By Jonathan Stempel
NEW YORK (Reuters) - Coinbase (NASDAQ:COIN), the largest U.S. cryptocurrency platform, said it will ask a judge to dismiss the U.S. Securities and Exchange Commission lawsuit claiming it broke the law by failing to register its business.
In a letter filed just before midnight on Wednesday in Manhattan federal court, Coinbase said the SEC has no authority to pursue civil claims because assets trading on its platform are not "investment contracts," and thus not securities.
"The SEC can pursue its claims only if the tokens and staking services it has identified are 'securities,'" Coinbase said. "They are not."
Spokespeople for the SEC did not immediately respond to requests for comment on Thursday.
The SEC sued Coinbase on June 6, saying it made billions of dollars acting as a middleman including by trading at least 13 crypto assets, or tokens, such as Solana, Cardano and Polygon that should have been registered as securities.

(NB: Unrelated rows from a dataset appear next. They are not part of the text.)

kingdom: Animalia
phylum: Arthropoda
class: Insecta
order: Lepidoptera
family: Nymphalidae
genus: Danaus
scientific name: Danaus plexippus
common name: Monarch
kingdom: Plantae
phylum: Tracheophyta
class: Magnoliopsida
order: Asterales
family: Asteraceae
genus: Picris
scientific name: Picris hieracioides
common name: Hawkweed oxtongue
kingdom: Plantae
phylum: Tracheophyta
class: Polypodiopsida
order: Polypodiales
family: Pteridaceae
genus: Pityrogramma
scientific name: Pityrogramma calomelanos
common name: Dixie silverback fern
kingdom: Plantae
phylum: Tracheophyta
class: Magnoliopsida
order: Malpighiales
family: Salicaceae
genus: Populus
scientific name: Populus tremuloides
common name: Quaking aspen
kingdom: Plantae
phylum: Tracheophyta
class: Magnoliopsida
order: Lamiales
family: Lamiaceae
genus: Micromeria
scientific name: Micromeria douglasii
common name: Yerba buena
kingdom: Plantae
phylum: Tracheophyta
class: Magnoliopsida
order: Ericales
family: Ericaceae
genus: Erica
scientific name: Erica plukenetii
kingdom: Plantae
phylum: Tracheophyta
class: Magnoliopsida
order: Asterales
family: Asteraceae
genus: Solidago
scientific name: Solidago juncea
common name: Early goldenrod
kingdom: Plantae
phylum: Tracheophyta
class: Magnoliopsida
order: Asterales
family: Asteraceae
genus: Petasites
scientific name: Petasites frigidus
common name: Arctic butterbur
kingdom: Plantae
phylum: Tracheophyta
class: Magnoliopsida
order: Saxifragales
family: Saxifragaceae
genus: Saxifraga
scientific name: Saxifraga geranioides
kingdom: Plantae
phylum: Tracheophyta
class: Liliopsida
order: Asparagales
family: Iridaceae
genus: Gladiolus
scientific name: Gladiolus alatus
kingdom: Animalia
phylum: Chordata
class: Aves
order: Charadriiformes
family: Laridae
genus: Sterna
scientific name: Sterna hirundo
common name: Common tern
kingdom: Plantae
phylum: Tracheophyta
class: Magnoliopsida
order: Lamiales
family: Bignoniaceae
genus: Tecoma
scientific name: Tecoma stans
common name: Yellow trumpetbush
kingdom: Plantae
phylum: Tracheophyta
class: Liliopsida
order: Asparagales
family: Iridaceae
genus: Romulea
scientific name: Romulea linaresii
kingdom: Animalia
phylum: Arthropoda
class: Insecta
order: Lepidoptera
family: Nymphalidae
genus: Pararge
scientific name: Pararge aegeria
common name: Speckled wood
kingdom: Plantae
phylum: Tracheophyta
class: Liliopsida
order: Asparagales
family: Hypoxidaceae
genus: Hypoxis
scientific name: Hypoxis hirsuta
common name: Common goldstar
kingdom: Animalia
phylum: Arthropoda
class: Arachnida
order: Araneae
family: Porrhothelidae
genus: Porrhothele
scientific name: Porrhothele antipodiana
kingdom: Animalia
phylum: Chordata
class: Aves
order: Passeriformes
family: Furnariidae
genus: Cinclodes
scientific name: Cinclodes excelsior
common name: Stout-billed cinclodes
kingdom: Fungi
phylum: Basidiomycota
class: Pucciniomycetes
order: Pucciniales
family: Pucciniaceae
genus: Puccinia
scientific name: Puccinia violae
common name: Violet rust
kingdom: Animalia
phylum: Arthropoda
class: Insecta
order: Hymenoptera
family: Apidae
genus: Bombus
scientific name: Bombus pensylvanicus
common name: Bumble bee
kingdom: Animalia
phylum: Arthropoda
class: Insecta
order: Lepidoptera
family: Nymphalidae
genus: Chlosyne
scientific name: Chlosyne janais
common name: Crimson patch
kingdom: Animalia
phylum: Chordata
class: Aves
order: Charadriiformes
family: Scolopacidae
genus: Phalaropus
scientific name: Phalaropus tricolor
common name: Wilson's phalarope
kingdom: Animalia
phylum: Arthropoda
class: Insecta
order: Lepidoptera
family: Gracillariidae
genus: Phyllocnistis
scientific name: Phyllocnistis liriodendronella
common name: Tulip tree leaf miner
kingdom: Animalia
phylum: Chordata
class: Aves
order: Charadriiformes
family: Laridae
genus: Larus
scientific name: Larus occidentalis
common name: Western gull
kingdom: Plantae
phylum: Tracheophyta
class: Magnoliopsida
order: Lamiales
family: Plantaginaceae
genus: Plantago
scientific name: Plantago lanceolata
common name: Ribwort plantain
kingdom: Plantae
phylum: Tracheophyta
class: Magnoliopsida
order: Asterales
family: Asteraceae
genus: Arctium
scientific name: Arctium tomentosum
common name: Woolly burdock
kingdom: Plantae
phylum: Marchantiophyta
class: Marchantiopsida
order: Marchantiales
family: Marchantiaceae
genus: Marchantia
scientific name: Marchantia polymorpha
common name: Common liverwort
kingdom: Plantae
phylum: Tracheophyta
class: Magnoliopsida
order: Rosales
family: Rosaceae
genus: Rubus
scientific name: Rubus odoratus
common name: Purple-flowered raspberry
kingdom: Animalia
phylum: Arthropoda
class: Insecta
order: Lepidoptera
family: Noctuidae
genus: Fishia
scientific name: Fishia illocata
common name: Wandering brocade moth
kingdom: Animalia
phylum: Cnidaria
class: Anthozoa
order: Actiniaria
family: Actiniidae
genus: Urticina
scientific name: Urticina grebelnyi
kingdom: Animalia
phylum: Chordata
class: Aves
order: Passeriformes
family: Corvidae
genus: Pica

Coinbase was also sued over a "staking" program where it pools crypto assets to support activity on the blockchain network, in exchange for "rewards" it provides customers after taking commissions for itself.
The lawsuit was filed one day after the SEC sued Binance, the world's largest cryptocurrency exchange, accusing it of inflating trading volumes, mishandling customer funds and lying about its operations.
SEC Chair Gary Gensler has been trying to assert jurisdiction over the crypto industry, which he has said undermined investor trust in the U.S. capital markets.
In a separate 177-page filing denying the SEC's substantive claims, Coinbase said it "welcomes regulation," but that the regulator was arbitrarily and without Congress' permission trying to fill the "regulatory gap" over crypto assets.
"Agency enforcement authority is important but not boundless," it said. "The SEC's action here is beyond those bounds and unlawful."
Shares of Coinbase's parent Coinbase Global rose $1.58, or 2.2%, to $72.33 in afternoon trading on the Nasdaq.
The case is SEC v Coinbase Inc et al, U.S. District Court, Southern District of New York, No. 23-04738.